Records from a data collection
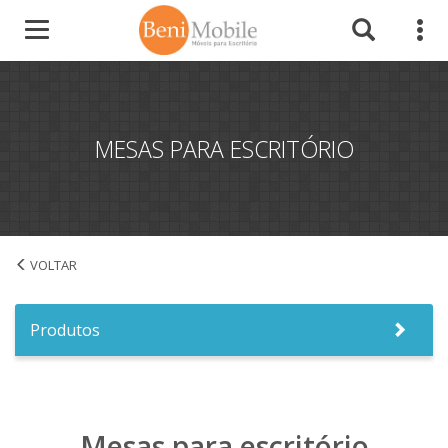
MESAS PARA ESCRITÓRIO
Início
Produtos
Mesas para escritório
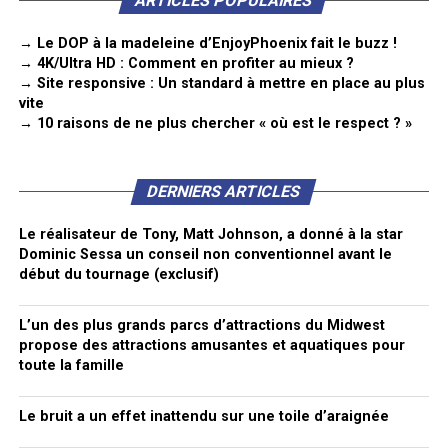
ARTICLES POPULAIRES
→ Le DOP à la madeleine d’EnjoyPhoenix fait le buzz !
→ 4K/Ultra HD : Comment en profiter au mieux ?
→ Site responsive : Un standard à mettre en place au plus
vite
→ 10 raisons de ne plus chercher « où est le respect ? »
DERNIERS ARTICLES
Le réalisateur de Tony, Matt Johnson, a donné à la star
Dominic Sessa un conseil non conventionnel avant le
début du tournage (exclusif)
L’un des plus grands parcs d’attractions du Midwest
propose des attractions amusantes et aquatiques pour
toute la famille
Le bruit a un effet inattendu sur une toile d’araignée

* * *

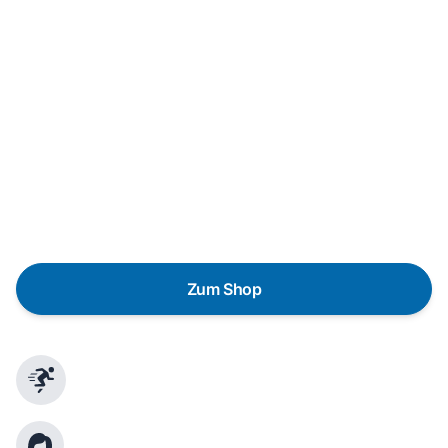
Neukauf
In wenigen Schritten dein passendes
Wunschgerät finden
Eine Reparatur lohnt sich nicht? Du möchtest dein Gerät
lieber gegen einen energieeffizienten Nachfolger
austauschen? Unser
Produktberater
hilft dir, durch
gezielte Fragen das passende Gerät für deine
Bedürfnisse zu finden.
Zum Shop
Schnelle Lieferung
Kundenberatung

#### [PROBLEM TO SOLVE]
Please count the lines in the rows above that contain the string "ARTICLES", with case counting, and give only the number.

#### [TASK ANSWER]
2